◆ 依頼事項:
1. 原文抜粋によると、膝丸(薄緑)の作者候補として作風から挙がる刀工は誰か。
2. 原文抜粋を「何といっても面白いのは刀だけ」という語句を含む箇所から始め、「②展示品について(刀剣)」の直後で止めて、そのまま繰り返してください。

◆ 原文抜粋:

今回刀剣の展示は名品ばかりが並んでいますが、その中でも有名な所と言えば、「膝丸(薄緑)」、「秋田藤四郎」、「義元左文字」、「骨喰藤四郎」でしょうか。
何といっても面白いのは刀だけではなく、様々な合戦絵巻や逸話をもとにした酒伝童子絵巻から刀の使われ方や、刀がどのようなものとして人から捉えられていたのか、
また、馬を調教している場面の絵巻だったり、研師や柄巻師など刀職達の暮らしぶりが描かれた絵巻などから、刀に関わる当時の人達の暮らしぶりにもフォーカスされている展示でした。


②展示品について(刀剣)

・膝丸(薄緑)

茎に「〇忠」とあり、〇の部分が潰れて見えないのは、銘が消されたものと思っていましたが、図譜の解説を見るとどうやらそうではないらしく、昔付いていた刀身と同じ素材の鉄でハバキを作っていた事からそれが影響してボロボロになったと考えられるらしい。
作風からは古備前光忠の父である近忠や、同派の実忠、家忠が作者の候補に挙がるとのこと。
優美な腰反り姿に映りが鮮明に現れていました。

◆ 利用可能データ:
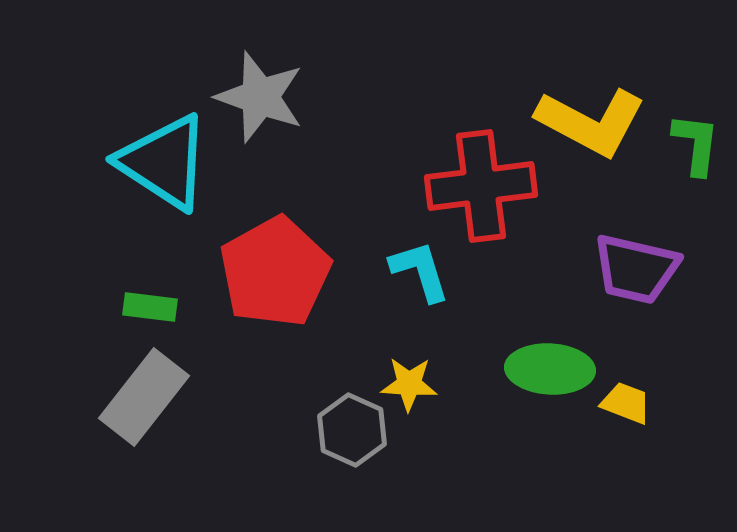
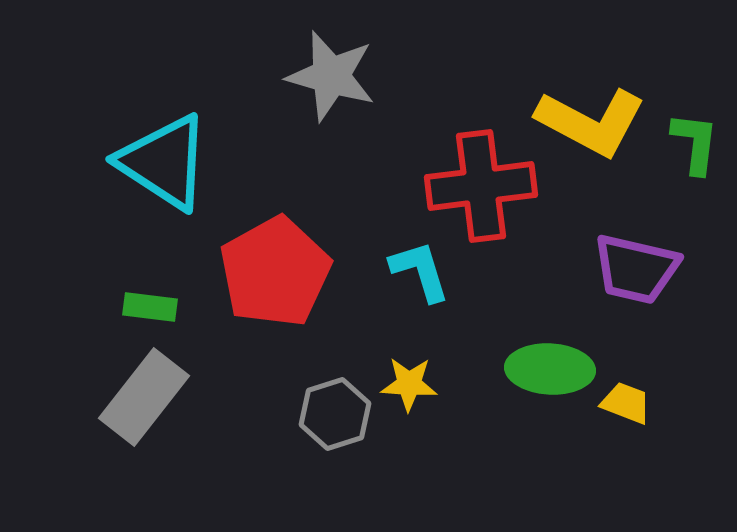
gray star: moved 71 px right, 21 px up; rotated 4 degrees counterclockwise
green L-shape: moved 1 px left, 1 px up
gray hexagon: moved 17 px left, 16 px up; rotated 18 degrees clockwise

◆ 課題別出力:
1. 古備前光忠の父である近忠と、同派の実忠、家忠です。

2.
何といっても面白いのは刀だけではなく、様々な合戦絵巻や逸話をもとにした酒伝童子絵巻から刀の使われ方や、刀がどのようなものとして人から捉えられていたのか、
また、馬を調教している場面の絵巻だったり、研師や柄巻師など刀職達の暮らしぶりが描かれた絵巻などから、刀に関わる当時の人達の暮らしぶりにもフォーカスされている展示でした。


②展示品について(刀剣)